### The problem
Copy whichever lines of the data hold the word "space".

### Given records
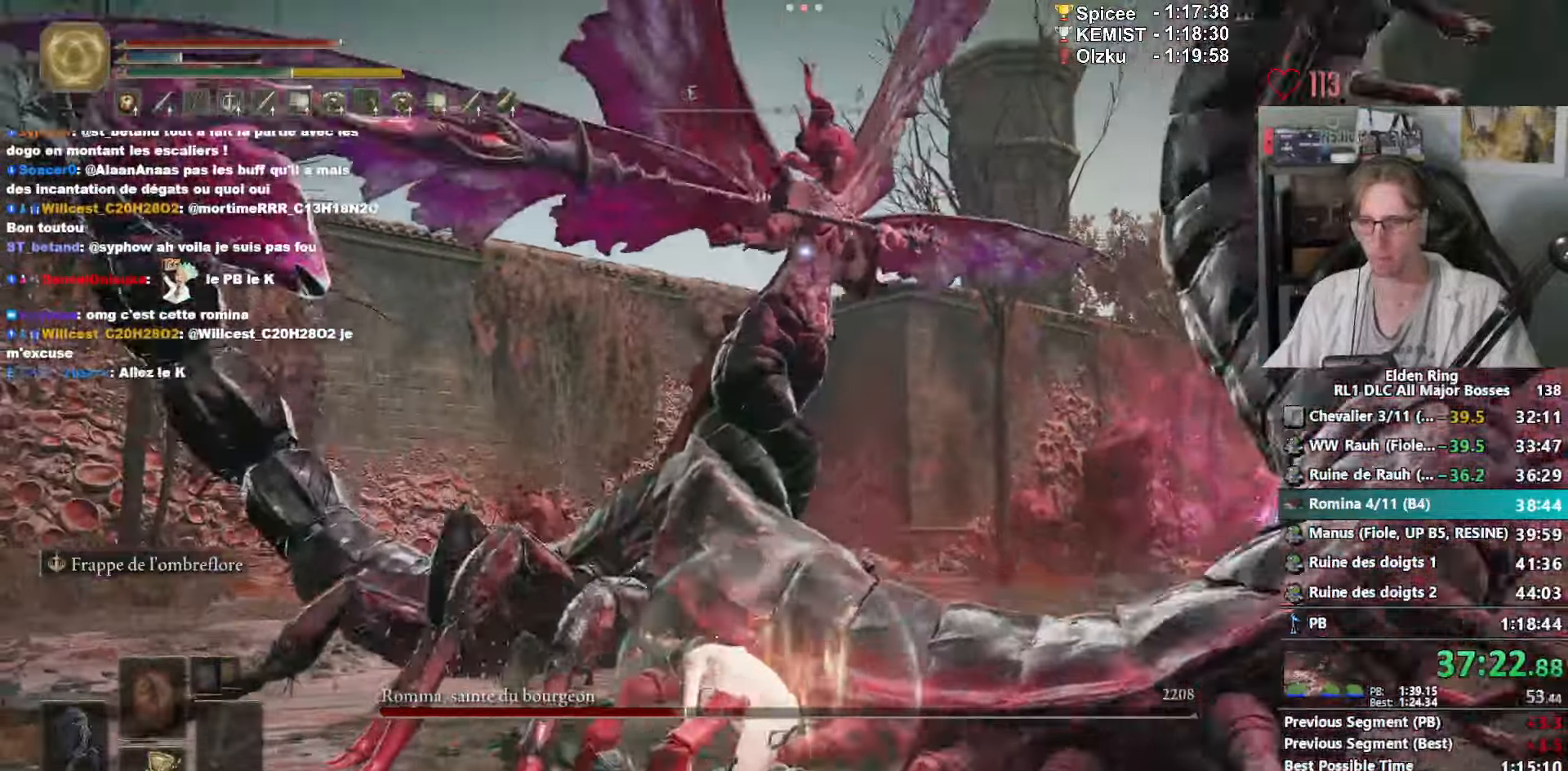
{"keys": ["d", "z"], "mouse": ["right"], "events": [[200, "d", "down"], [300, "mouse_right", "down"]]}
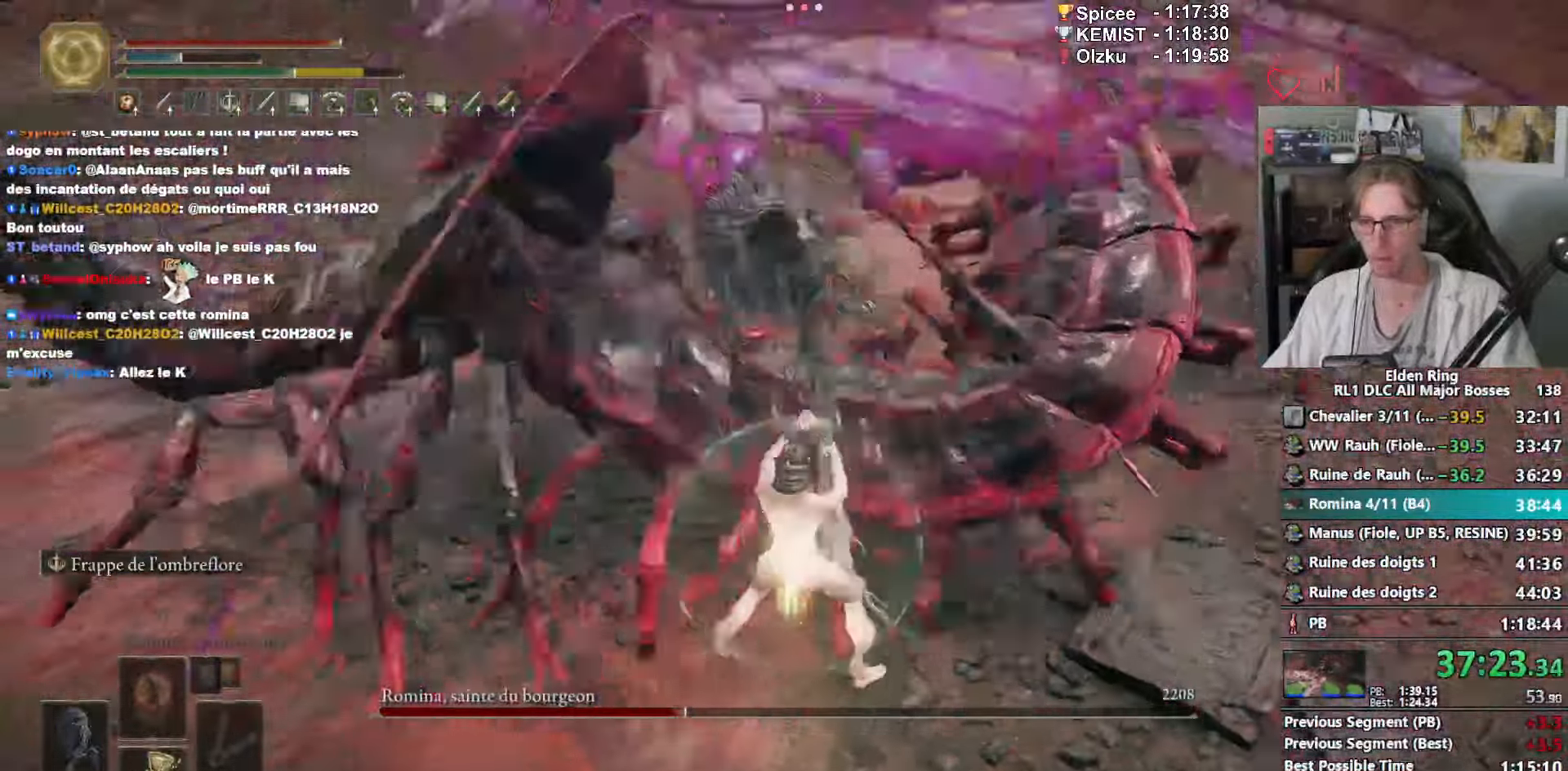
{"keys": ["d"], "mouse": [], "events": [[133, "z", "up"], [366, "mouse_right", "up"]]}
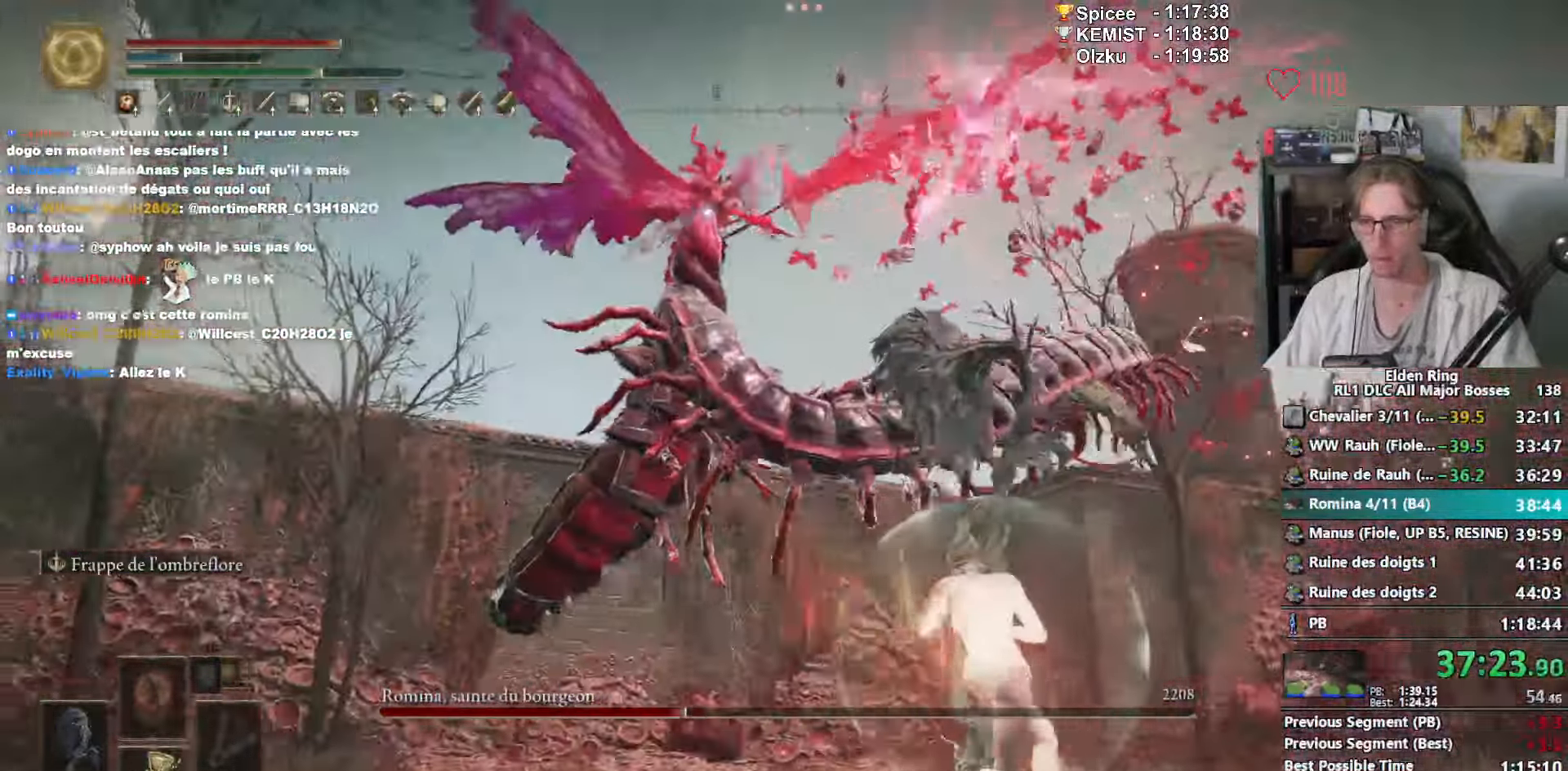
{"keys": ["d", "s", "space"], "mouse": [], "events": [[50, "s", "down"], [233, "space", "down"]]}
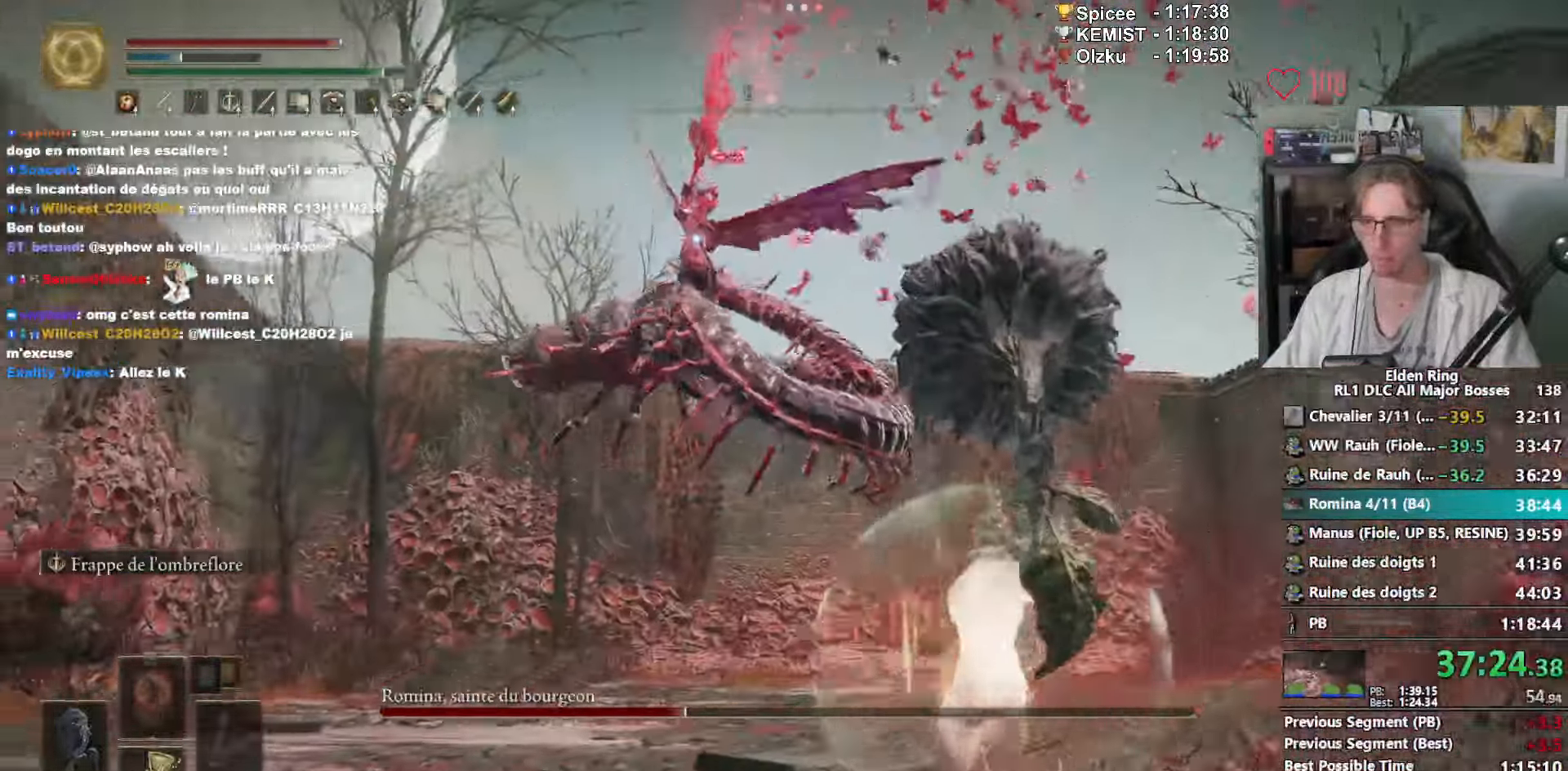
{"keys": ["d", "s", "space"], "mouse": [], "events": []}
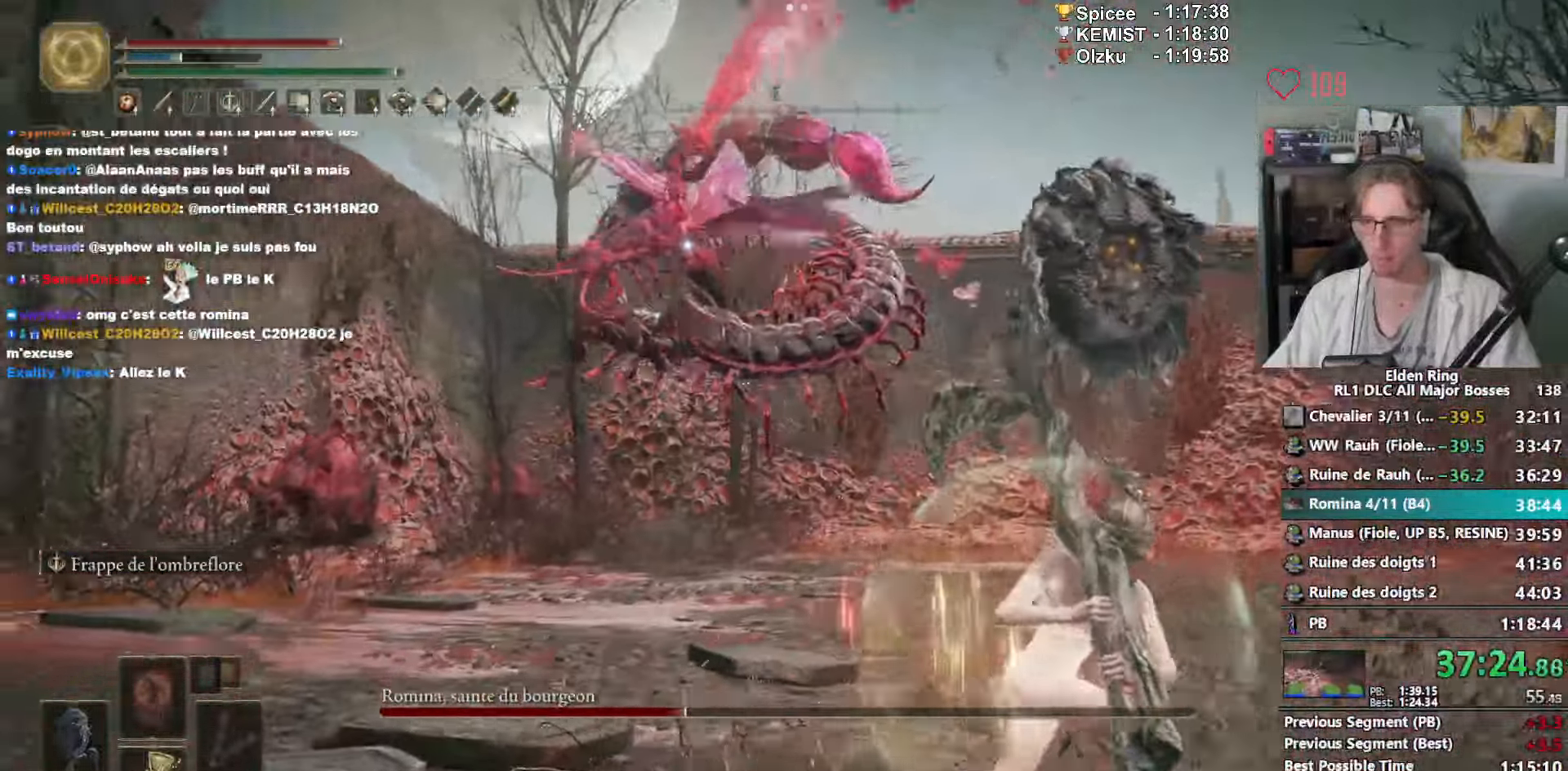
{"keys": ["s", "space"], "mouse": [], "events": [[266, "d", "up"], [366, "space", "up"], [500, "space", "down"]]}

### Completed task
{"keys": ["d", "s", "space"], "mouse": [], "events": [[50, "s", "down"], [233, "space", "down"]]}
{"keys": ["d", "s", "space"], "mouse": [], "events": []}
{"keys": ["s", "space"], "mouse": [], "events": [[266, "d", "up"], [366, "space", "up"], [500, "space", "down"]]}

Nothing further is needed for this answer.